── PROVIDED RECORDS ──

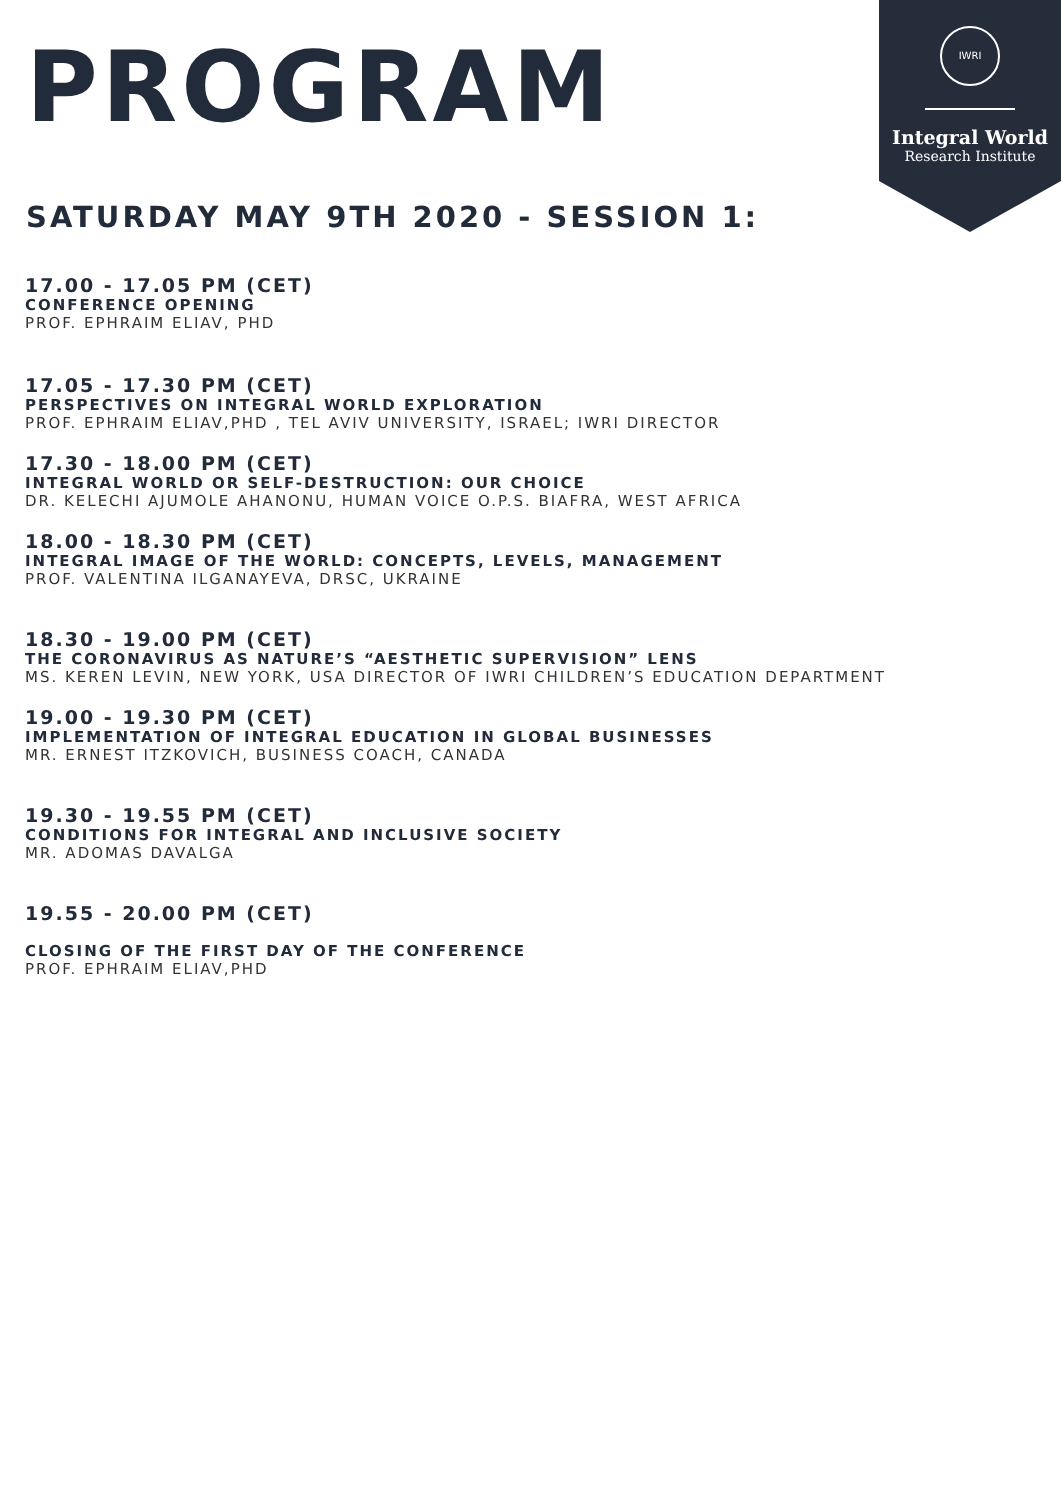IWRI
Integral World
Research Institute
PROGRAM
SATURDAY MAY 9TH 2020 - SESSION 1:
17.00 - 17.05 PM (CET)
CONFERENCE OPENING
PROF. EPHRAIM ELIAV, PHD
17.05 - 17.30 PM (CET)
PERSPECTIVES ON INTEGRAL WORLD EXPLORATION
PROF. EPHRAIM ELIAV,PHD , TEL AVIV UNIVERSITY, ISRAEL; IWRI DIRECTOR
17.30 - 18.00 PM (CET)
INTEGRAL WORLD OR SELF-DESTRUCTION: OUR CHOICE
DR. KELECHI AJUMOLE AHANONU, HUMAN VOICE O.P.S. BIAFRA, WEST AFRICA
18.00 - 18.30 PM (CET)
INTEGRAL IMAGE OF THE WORLD: CONCEPTS, LEVELS, MANAGEMENT
PROF. VALENTINA ILGANAYEVA, DRSC, UKRAINE
18.30 - 19.00 PM (CET)
THE CORONAVIRUS AS NATURE’S “AESTHETIC SUPERVISION” LENS
MS. KEREN LEVIN, NEW YORK, USA DIRECTOR OF IWRI CHILDREN’S EDUCATION DEPARTMENT
19.00 - 19.30 PM (CET)
IMPLEMENTATION OF INTEGRAL EDUCATION IN GLOBAL BUSINESSES
MR. ERNEST ITZKOVICH, BUSINESS COACH, CANADA
19.30 - 19.55 PM (CET)
CONDITIONS FOR INTEGRAL AND INCLUSIVE SOCIETY
MR. ADOMAS DAVALGA
19.55 - 20.00 PM (CET)
CLOSING OF THE FIRST DAY OF THE CONFERENCE
PROF. EPHRAIM ELIAV,PHD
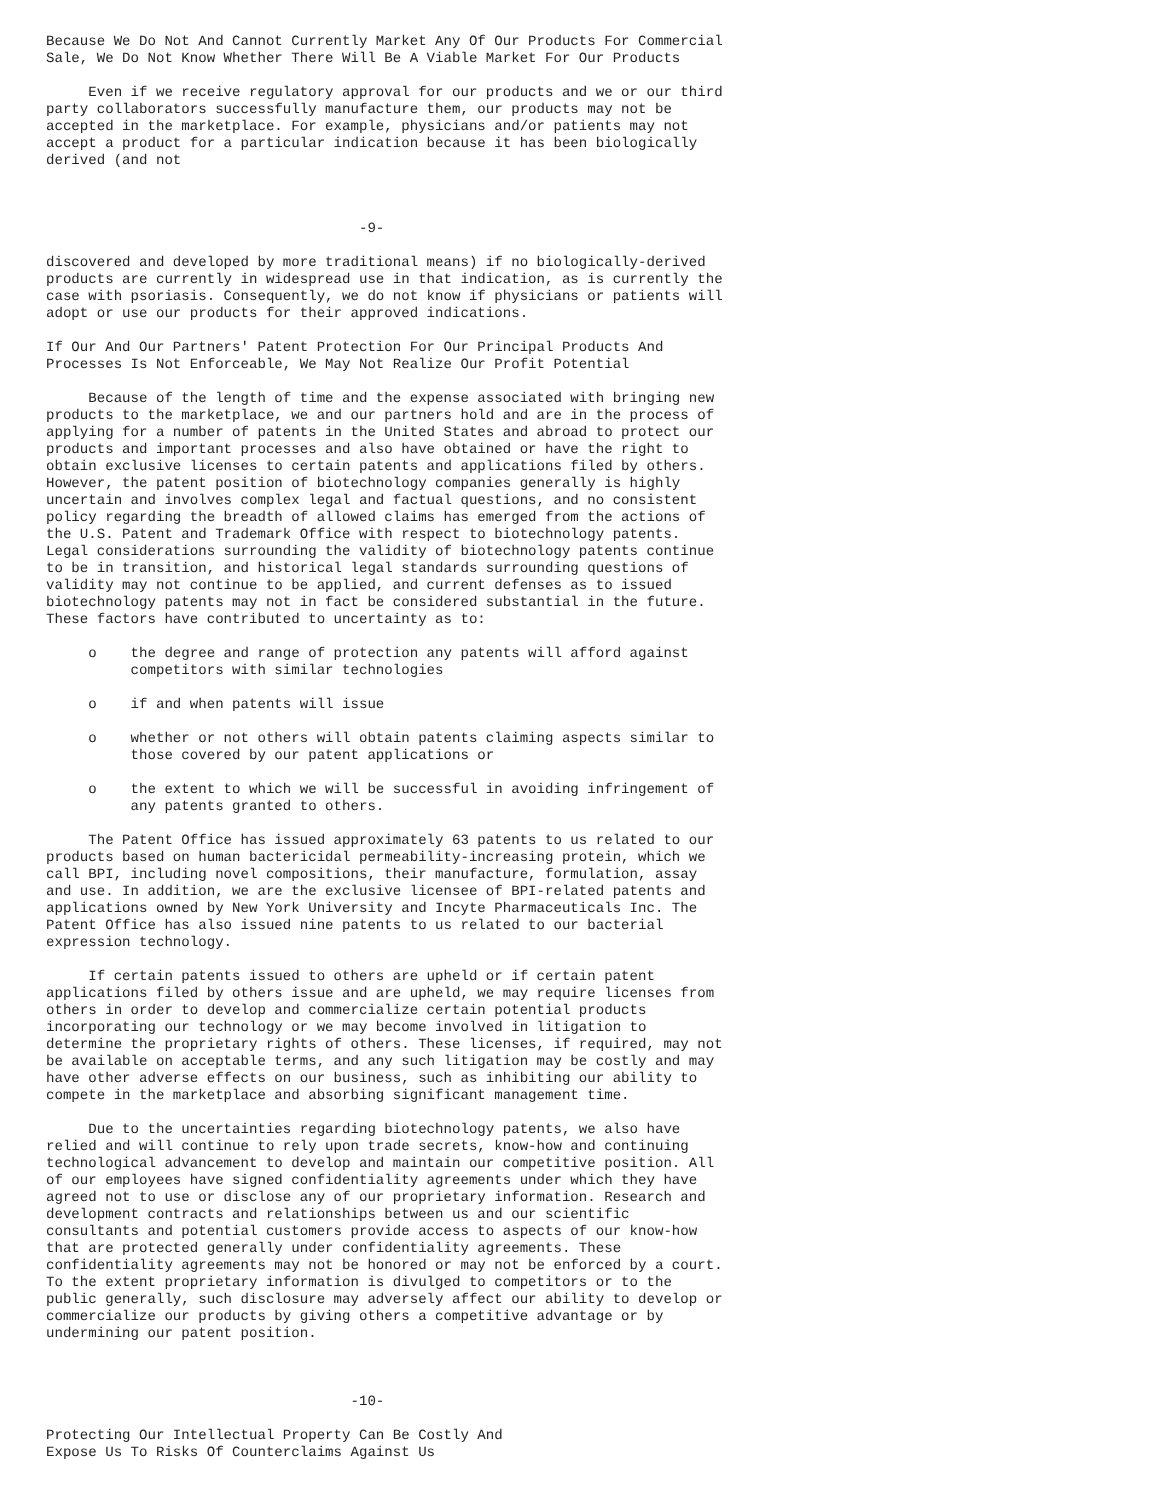Because We Do Not And Cannot Currently Market Any Of Our Products For Commercial
Sale, We Do Not Know Whether There Will Be A Viable Market For Our Products

     Even if we receive regulatory approval for our products and we or our third
party collaborators successfully manufacture them, our products may not be
accepted in the marketplace. For example, physicians and/or patients may not
accept a product for a particular indication because it has been biologically
derived (and not



                                     -9-

discovered and developed by more traditional means) if no biologically-derived
products are currently in widespread use in that indication, as is currently the
case with psoriasis. Consequently, we do not know if physicians or patients will
adopt or use our products for their approved indications.

If Our And Our Partners' Patent Protection For Our Principal Products And
Processes Is Not Enforceable, We May Not Realize Our Profit Potential

     Because of the length of time and the expense associated with bringing new
products to the marketplace, we and our partners hold and are in the process of
applying for a number of patents in the United States and abroad to protect our
products and important processes and also have obtained or have the right to
obtain exclusive licenses to certain patents and applications filed by others.
However, the patent position of biotechnology companies generally is highly
uncertain and involves complex legal and factual questions, and no consistent
policy regarding the breadth of allowed claims has emerged from the actions of
the U.S. Patent and Trademark Office with respect to biotechnology patents.
Legal considerations surrounding the validity of biotechnology patents continue
to be in transition, and historical legal standards surrounding questions of
validity may not continue to be applied, and current defenses as to issued
biotechnology patents may not in fact be considered substantial in the future.
These factors have contributed to uncertainty as to:

     o    the degree and range of protection any patents will afford against
          competitors with similar technologies

     o    if and when patents will issue

     o    whether or not others will obtain patents claiming aspects similar to
          those covered by our patent applications or

     o    the extent to which we will be successful in avoiding infringement of
          any patents granted to others.

     The Patent Office has issued approximately 63 patents to us related to our
products based on human bactericidal permeability-increasing protein, which we
call BPI, including novel compositions, their manufacture, formulation, assay
and use. In addition, we are the exclusive licensee of BPI-related patents and
applications owned by New York University and Incyte Pharmaceuticals Inc. The
Patent Office has also issued nine patents to us related to our bacterial
expression technology.

     If certain patents issued to others are upheld or if certain patent
applications filed by others issue and are upheld, we may require licenses from
others in order to develop and commercialize certain potential products
incorporating our technology or we may become involved in litigation to
determine the proprietary rights of others. These licenses, if required, may not
be available on acceptable terms, and any such litigation may be costly and may
have other adverse effects on our business, such as inhibiting our ability to
compete in the marketplace and absorbing significant management time.

     Due to the uncertainties regarding biotechnology patents, we also have
relied and will continue to rely upon trade secrets, know-how and continuing
technological advancement to develop and maintain our competitive position. All
of our employees have signed confidentiality agreements under which they have
agreed not to use or disclose any of our proprietary information. Research and
development contracts and relationships between us and our scientific
consultants and potential customers provide access to aspects of our know-how
that are protected generally under confidentiality agreements. These
confidentiality agreements may not be honored or may not be enforced by a court.
To the extent proprietary information is divulged to competitors or to the
public generally, such disclosure may adversely affect our ability to develop or
commercialize our products by giving others a competitive advantage or by
undermining our patent position.



                                    -10-

Protecting Our Intellectual Property Can Be Costly And
Expose Us To Risks Of Counterclaims Against Us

───

_EXERCISE_
Please give back, exactly as it stands above, the stretch from the line with "avoiding infringement of" through the line with "call BPI, including", and no line outside it.

_RESPONSE TO THIS TASK_
     o    the extent to which we will be successful in avoiding infringement of
          any patents granted to others.

     The Patent Office has issued approximately 63 patents to us related to our
products based on human bactericidal permeability-increasing protein, which we
call BPI, including novel compositions, their manufacture, formulation, assay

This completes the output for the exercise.